Gentleness Mixes with Energy in Kamio and Akiyama’s VSO Concert


CanadaCanada Various: Mayuko Kamio (violin), Vancouver Symphony Orchestra / Kazuyoshi Akiyama (conductor), Chan Centre, Vancouver, 17.5.2019. (GN)

Kazuyoshi Akiyama (conductor) & VSO © Matthew Baird

RespighiAncient Airs and Dances: Suite No.3

J. S. Bach – Violin Concerto No.2 in E major BWV1042

Mozart – Violin Concerto No.3 in G major K.216

Mendelssohn – Symphony No.4 in A major Op.90 ‘Italian’

There has been no lack of nostalgia as the VSO closes out its hundredth anniversary season. Maestro Bramwell Tovey returned for a visit only a few weeks ago, and now Kazuyoshi Akiyama, the orchestra’s Music Director from 1972-1985 and Conductor Laureate thereafter, takes the helm. There was clearly a Japanese theme – and many devoted Japanese patrons present – as his collaborator was violinist Mayuko Kamio, winner of the 1998 Yehudi Menuhin Competition and Gold Medalist in the 2007 Tchaikovsky Competition. Their collaboration in Bach and Mozart concertos yielded an abiding gentleness throughout, while Akiyama added dramatic profile and thrust in Respighi and Mendelssohn.

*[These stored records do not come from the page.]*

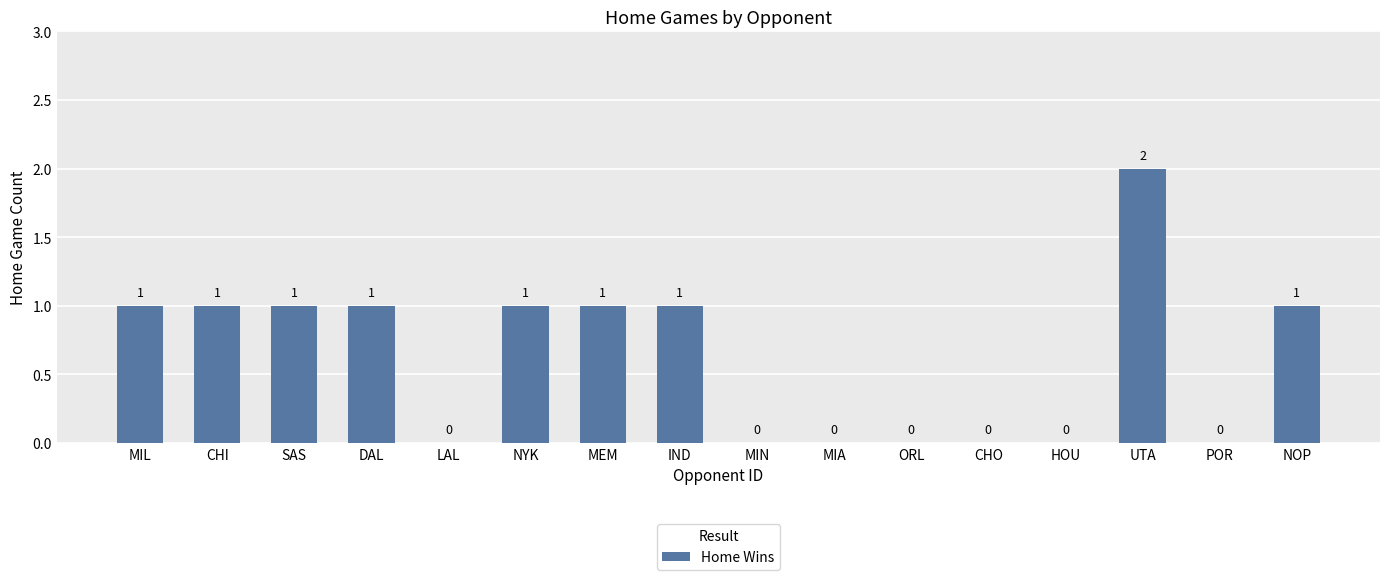

What is the difference between the values at DAL and CHO?

1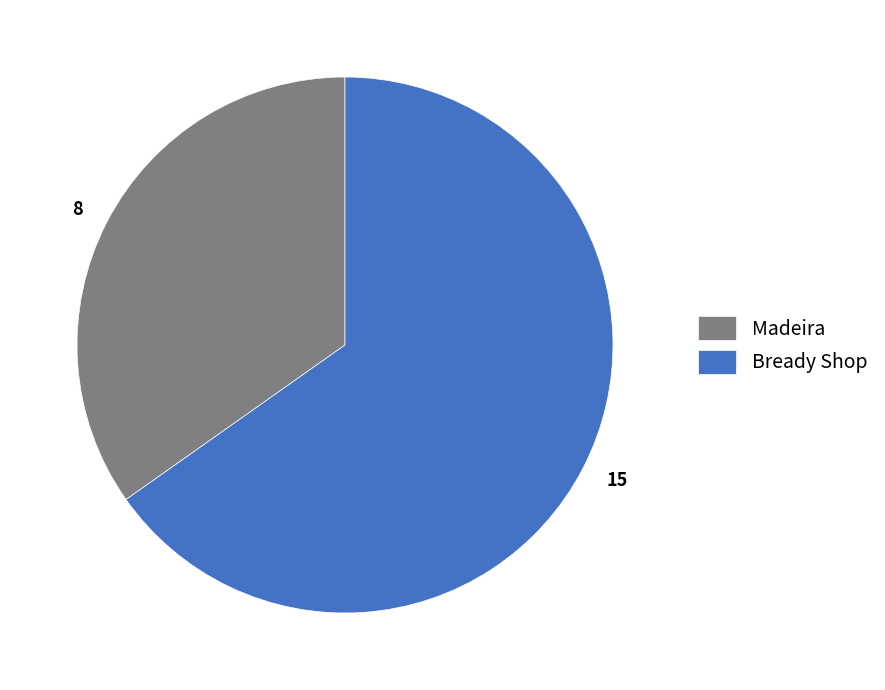

Does 15 account for over 50% of the chart?

Yes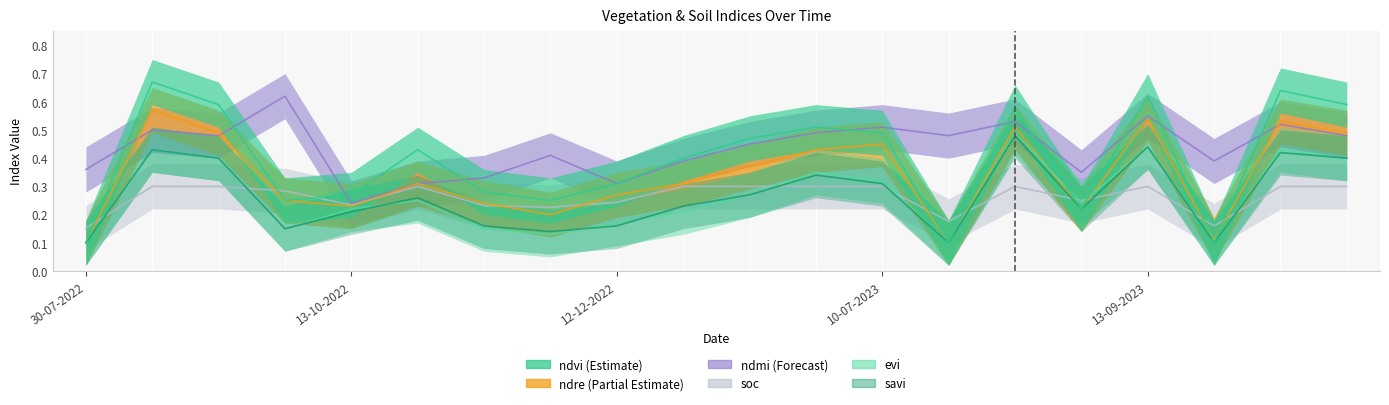

What is the value of the evi point at the 9th from the left?

0.2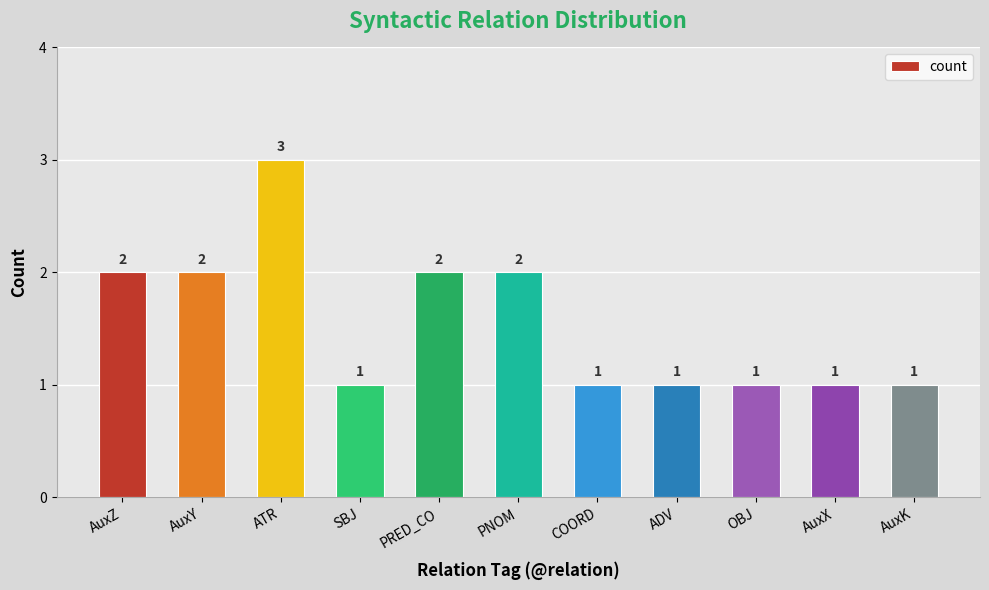

Approximately how many times larger is the value at OBJ compared to ADV?

1.0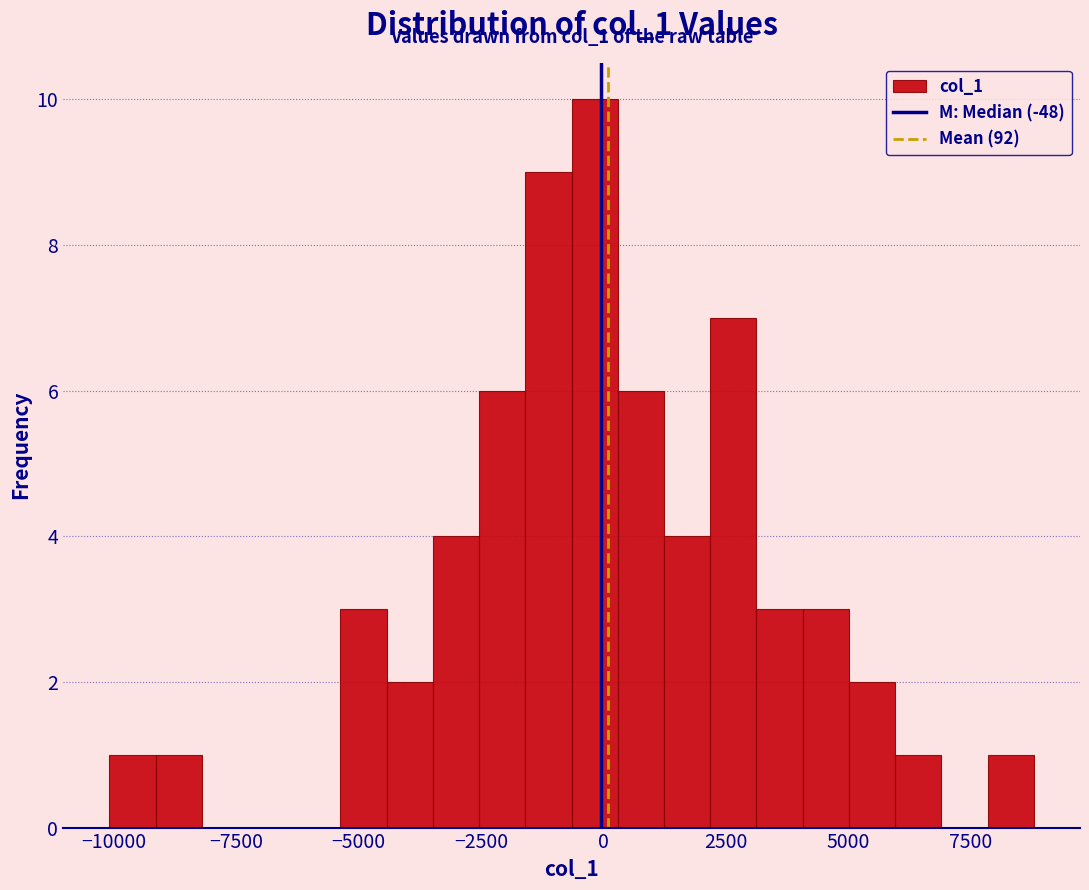

Around what value on the x-axis is the tallest bar? Give the approximate position of its centre, as read against the axis.

0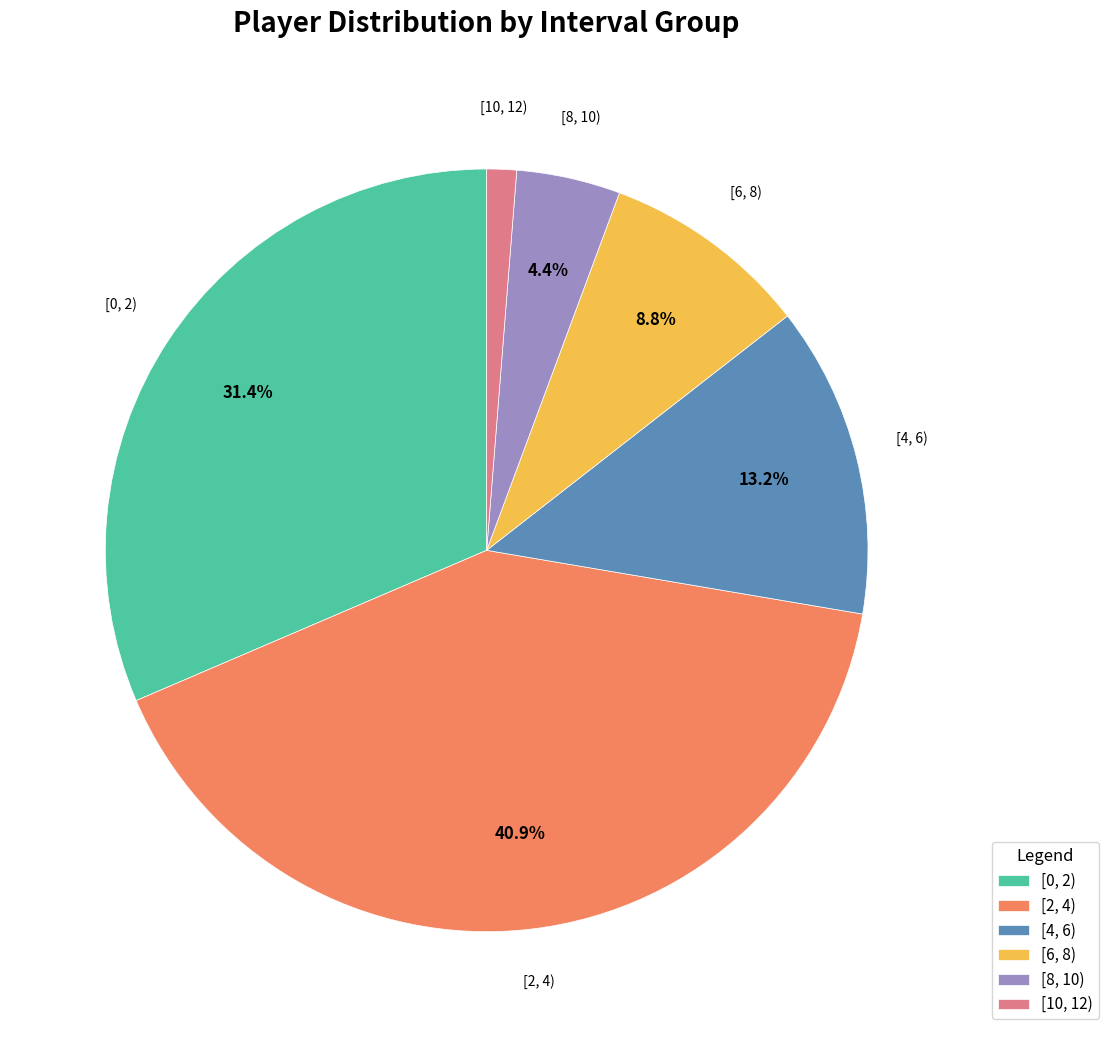

To the nearest percent, what percentage of the pie is [8, 10)?

4%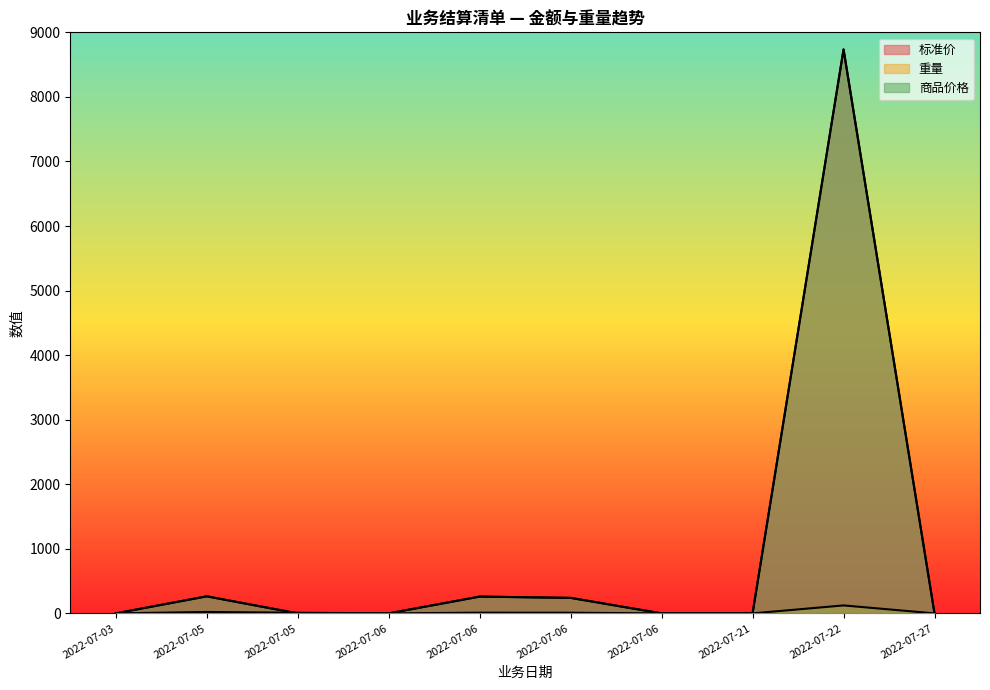

Count the number of data series in this chart.

3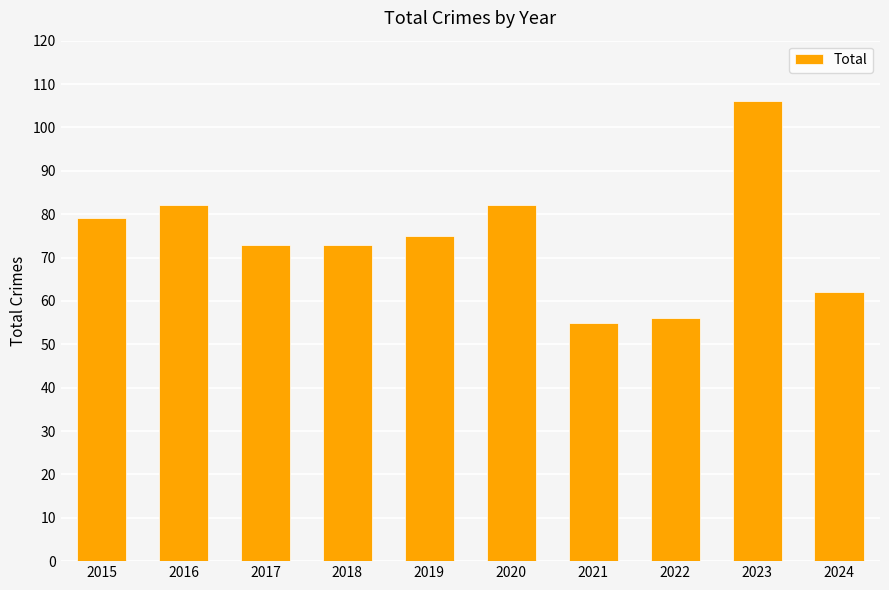

Are the bars horizontal?

No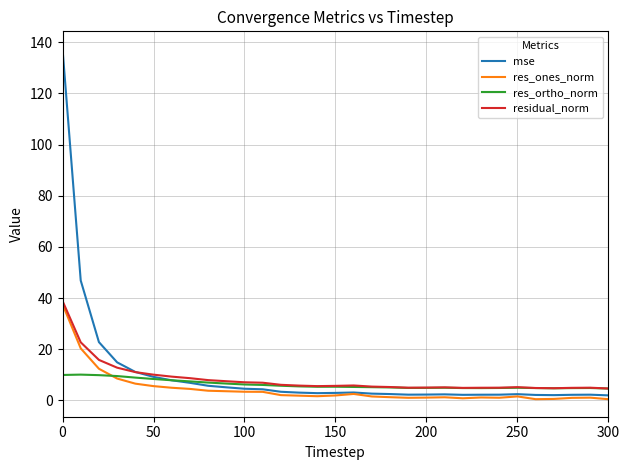

Which series has the largest range (max minus min)?

mse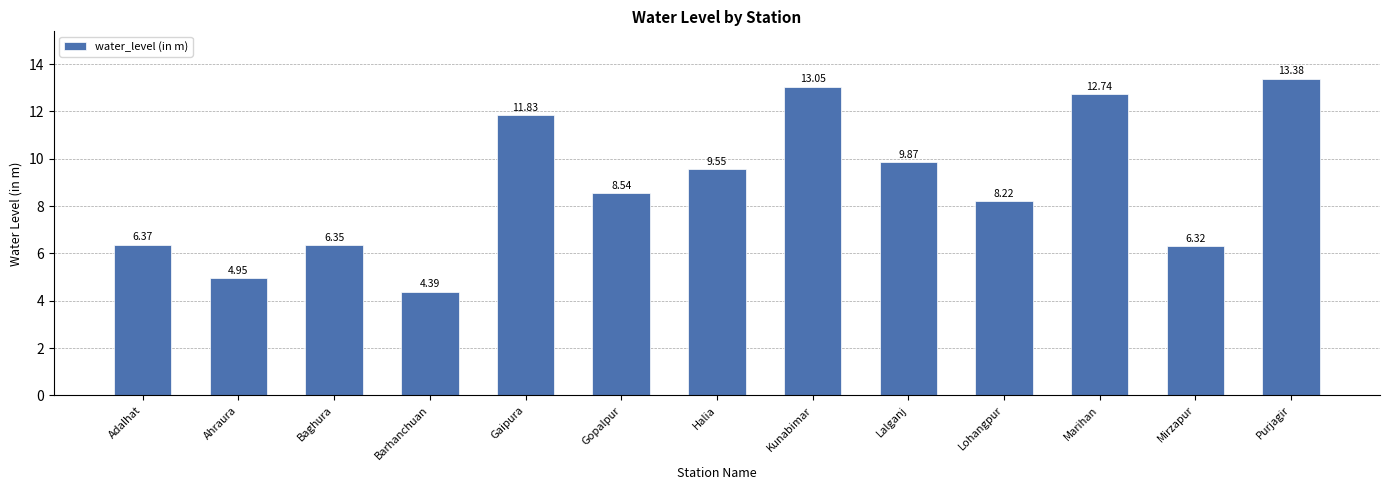

How many bars are there in total?

13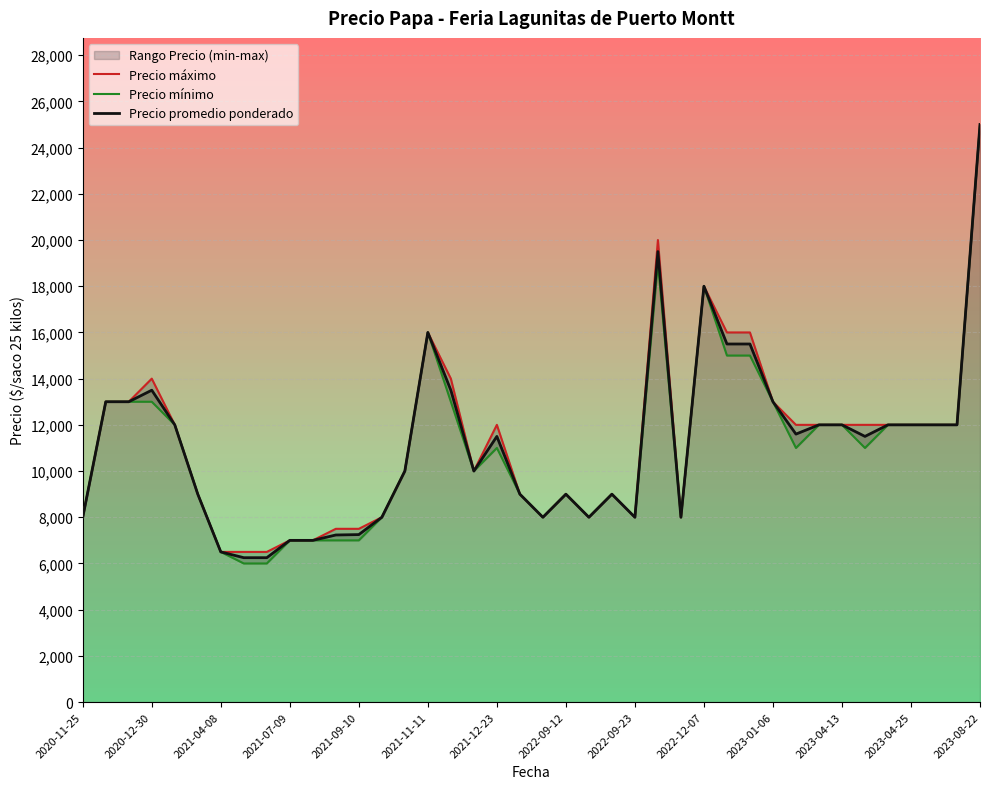

The value of Precio promedio ponderado at 2023-01-06 is 13000. True or false?

True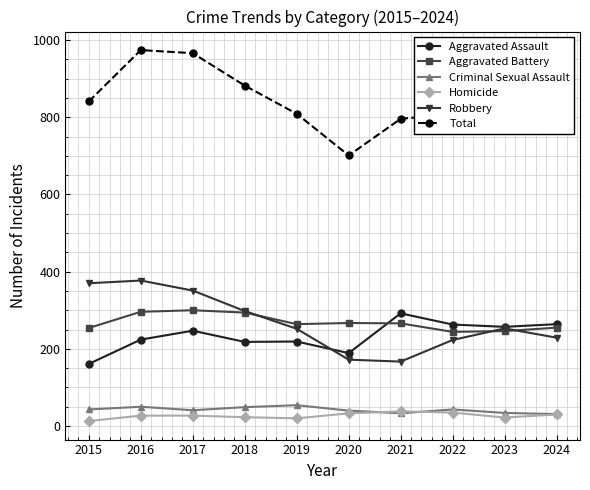

What is the maximum value for Robbery?

377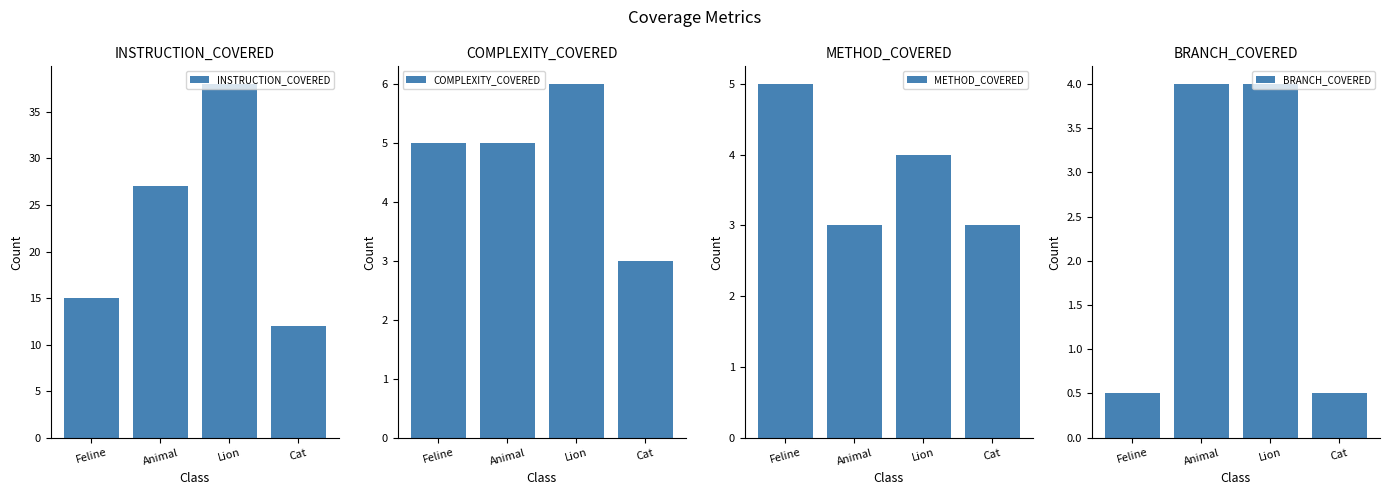

What position from the right is Feline?

4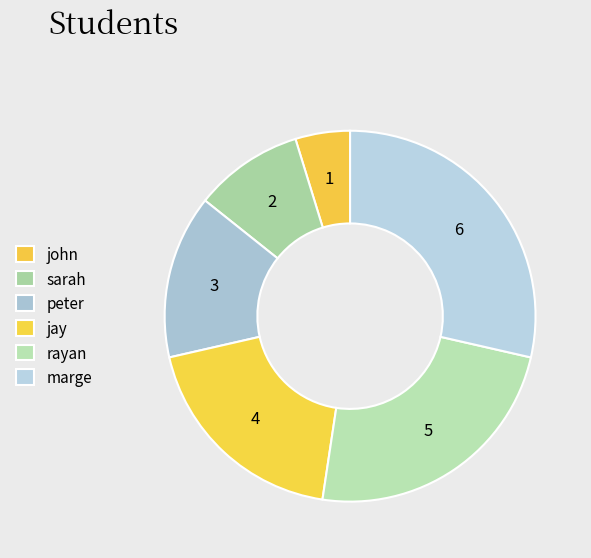

How many slices are in this pie chart?

6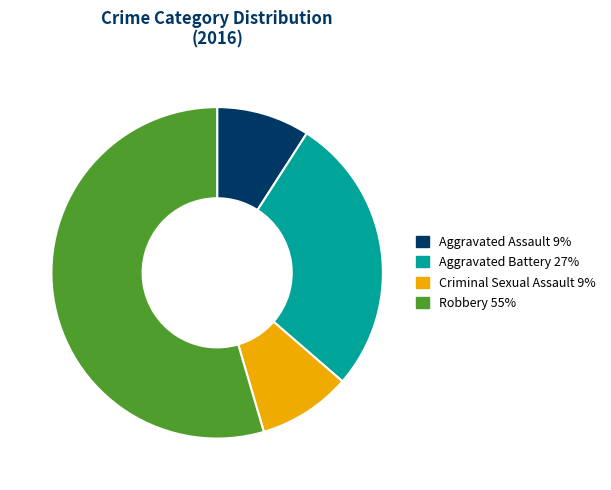

Approximately how many times larger is the value at Aggravated Assault compared to Criminal Sexual Assault?

1.0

Now approaching 80, Akiyama has been quite successful in his occasional appearances with the orchestra; I remember in particular a finely-drawn and moving account of Bernstein’s ‘Age of Anxiety’ with pianist Joyce Yang a few seasons ago. Respighi often figured in the conductor’s original programmes of the 1970s, particularly the Ancient Airs and Dances and the Pines of Rome. It was nice to revisit the famous third suite of the former, which emerged here as less fleet than previously but rather considered and complete. Slower tempos allowed for refinement and a greater sense of dynamic contrast from the outset, with phrases nicely shaped and some impressive pianissimos. The rustic spirit of the music seemed more evident. The Siciliana and closing Passacaglia were impressive too: the latter had genuine conviction, structuring contrasts with inevitability and bringing home the work’s majesty with powerful accents.

Mayuko Kamio, now 32, received praise for her debut disc for RCA in Gramophone in 2009 and comparable acclaim for her subsequent recording of Tchaikovsky and Prokofiev concertos. There is little doubt that she can coax silken lines from her 1727 Stradivarius (indeed, an instrument once owned by Joachim), and her technical bravura is considerable. Such attributes were certainly on display, as were her architectural sense and symmetry in phrasing, though her approach to the earlier classical works on this programme was more modest. Both Bach’s Violin Concerto in E major and Mozart’s Violin Concerto No.3 were given unusually gentle and refined treatments, always exuding an air of pleasantness. Patience and finesse from the soloist held hands with less astringent orchestral textures, while speeds were relatively deliberate. But perhaps it was all a little too pleasant. The Bach concerto might have found additional rhythmic snap from the orchestra, and the soloist surely might have established more joy and delight at the top of her phrases and ‘bite’ elsewhere. For all its pristine beauty, Kamio’s playing did not convey much of a human face.

She approached Mozart with similar sobriety, offering beautifully poised and elegant playing throughout (especially in the opening movement cadenza), but not always responding to the fiber and dramatic shape of the music. The lovely Adagio was played very slowly at withdrawn volumes, taking the movement’s legato lines into a gentle serenade but foregoing deeper intimations: pretty in its way, but also slightly sentimental. The finale was negotiated particularly well yet, at points, she still seemed to sit outside the music rather than within it. This was an interesting adventure for the young violinist but not one that completely penetrated these two celebrated works. For all her estimable talents, my reading is that Kamio is still slightly too cerebral and calculated to get the spontaneous flow and narrative line she needs.

Akiyama’s closing, the Italian Symphony by Mendelssohn, brought the evening home in full colour. The opening Allegro might have been a little too bouncy and unventilated for some tastes, but the rest of the performance was excellent. The Andante showed plenty of sentient hues, while the third movement had flow and atmosphere, with some commanding statements from the brass later on. The finale saw the best conducting of the night, with string counterpoint etched tellingly, excellent synergy and balance over the orchestra, all building to a powerful and exciting close.